Data excerpts:
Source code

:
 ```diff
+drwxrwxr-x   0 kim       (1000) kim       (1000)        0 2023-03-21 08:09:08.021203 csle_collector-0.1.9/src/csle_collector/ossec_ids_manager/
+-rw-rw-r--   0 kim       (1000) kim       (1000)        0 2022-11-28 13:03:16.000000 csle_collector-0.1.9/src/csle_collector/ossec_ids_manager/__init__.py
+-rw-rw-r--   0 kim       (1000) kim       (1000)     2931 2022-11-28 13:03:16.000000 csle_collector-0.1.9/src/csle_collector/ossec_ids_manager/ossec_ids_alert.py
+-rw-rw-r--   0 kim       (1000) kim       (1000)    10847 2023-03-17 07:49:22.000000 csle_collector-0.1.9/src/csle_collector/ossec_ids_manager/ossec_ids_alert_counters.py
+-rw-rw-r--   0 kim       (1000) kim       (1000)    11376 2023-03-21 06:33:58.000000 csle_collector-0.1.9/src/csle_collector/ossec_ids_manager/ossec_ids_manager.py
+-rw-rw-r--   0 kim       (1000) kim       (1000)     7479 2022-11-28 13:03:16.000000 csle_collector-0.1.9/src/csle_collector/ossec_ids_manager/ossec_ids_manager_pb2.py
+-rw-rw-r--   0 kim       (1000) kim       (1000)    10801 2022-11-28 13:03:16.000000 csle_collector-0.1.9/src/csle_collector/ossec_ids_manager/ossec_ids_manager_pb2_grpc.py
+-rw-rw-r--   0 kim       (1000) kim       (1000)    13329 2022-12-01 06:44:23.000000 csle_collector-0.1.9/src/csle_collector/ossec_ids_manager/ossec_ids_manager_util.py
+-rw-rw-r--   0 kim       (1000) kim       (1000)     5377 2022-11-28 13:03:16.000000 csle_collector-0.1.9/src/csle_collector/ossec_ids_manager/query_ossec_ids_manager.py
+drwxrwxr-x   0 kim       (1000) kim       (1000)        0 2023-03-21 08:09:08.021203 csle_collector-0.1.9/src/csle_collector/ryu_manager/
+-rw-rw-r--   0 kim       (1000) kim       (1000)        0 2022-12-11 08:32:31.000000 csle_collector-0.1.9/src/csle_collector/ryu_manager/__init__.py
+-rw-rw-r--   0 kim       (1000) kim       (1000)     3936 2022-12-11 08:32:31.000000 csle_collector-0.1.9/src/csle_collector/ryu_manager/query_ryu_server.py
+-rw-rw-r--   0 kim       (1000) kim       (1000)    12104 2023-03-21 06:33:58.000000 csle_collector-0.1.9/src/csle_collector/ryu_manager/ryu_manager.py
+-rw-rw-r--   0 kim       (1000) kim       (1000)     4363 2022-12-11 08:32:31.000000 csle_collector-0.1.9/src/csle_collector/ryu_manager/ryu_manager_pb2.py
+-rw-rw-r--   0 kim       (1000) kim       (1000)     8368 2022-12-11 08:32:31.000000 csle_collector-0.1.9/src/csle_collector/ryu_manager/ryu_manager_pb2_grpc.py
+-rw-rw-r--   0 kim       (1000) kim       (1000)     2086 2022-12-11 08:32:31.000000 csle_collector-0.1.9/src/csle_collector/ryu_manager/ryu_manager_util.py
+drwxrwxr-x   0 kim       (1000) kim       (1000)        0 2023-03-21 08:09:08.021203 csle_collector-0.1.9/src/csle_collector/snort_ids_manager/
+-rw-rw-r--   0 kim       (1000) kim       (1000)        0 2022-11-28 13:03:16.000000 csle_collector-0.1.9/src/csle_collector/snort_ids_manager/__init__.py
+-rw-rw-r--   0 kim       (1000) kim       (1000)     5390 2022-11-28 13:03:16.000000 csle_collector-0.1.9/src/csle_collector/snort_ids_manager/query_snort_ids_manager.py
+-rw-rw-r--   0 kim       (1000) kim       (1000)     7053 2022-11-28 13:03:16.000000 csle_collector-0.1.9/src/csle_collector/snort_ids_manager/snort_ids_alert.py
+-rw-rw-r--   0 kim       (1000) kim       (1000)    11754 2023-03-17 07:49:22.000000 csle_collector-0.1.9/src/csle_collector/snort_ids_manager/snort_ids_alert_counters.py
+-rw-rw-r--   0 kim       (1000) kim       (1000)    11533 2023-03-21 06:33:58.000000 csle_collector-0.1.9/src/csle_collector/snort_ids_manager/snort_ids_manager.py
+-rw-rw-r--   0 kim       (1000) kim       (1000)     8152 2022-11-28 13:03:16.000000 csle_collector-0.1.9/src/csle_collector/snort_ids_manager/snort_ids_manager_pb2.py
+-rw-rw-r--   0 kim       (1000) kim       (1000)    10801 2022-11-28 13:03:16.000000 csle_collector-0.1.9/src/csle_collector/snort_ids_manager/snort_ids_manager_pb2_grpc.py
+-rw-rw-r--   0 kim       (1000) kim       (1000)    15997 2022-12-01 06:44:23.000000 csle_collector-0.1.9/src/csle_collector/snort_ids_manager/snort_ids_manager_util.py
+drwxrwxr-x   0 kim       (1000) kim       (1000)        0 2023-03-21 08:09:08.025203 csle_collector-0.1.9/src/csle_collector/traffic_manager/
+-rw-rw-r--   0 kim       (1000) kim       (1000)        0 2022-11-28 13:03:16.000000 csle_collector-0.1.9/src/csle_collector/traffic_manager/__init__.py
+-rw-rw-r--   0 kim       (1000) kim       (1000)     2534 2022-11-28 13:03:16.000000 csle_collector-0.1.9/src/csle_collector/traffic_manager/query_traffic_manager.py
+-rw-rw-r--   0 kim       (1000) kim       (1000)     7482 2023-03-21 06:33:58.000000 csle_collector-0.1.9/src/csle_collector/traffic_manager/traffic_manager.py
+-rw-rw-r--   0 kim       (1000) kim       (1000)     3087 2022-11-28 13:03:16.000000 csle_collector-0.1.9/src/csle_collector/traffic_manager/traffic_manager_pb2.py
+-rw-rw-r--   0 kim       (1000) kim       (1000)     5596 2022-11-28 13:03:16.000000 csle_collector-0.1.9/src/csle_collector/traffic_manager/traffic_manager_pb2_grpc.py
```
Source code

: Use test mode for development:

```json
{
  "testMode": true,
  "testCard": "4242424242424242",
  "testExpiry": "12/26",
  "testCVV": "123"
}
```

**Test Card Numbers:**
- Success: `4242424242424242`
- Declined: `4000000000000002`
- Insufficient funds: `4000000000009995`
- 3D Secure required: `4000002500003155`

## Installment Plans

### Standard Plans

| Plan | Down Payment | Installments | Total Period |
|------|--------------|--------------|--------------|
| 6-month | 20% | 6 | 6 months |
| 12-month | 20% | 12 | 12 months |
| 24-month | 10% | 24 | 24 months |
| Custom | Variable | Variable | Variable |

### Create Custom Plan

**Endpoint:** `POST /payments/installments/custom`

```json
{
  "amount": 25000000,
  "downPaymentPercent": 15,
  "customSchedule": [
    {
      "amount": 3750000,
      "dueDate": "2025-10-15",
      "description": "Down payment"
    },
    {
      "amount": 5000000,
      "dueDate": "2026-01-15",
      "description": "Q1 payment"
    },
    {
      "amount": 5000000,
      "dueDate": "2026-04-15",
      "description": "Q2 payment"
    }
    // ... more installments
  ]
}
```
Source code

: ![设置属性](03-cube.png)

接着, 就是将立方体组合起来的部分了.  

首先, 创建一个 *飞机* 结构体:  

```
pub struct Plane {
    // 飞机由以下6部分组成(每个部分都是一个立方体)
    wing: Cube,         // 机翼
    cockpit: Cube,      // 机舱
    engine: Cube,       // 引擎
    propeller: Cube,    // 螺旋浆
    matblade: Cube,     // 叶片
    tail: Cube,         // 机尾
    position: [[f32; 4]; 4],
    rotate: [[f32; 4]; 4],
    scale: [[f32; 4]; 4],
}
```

• Instructions for the task: In the data above, which lines have "dueDate"? Report each of them.

• Final answer:
      "dueDate": "2025-10-15",
      "dueDate": "2026-01-15",
      "dueDate": "2026-04-15",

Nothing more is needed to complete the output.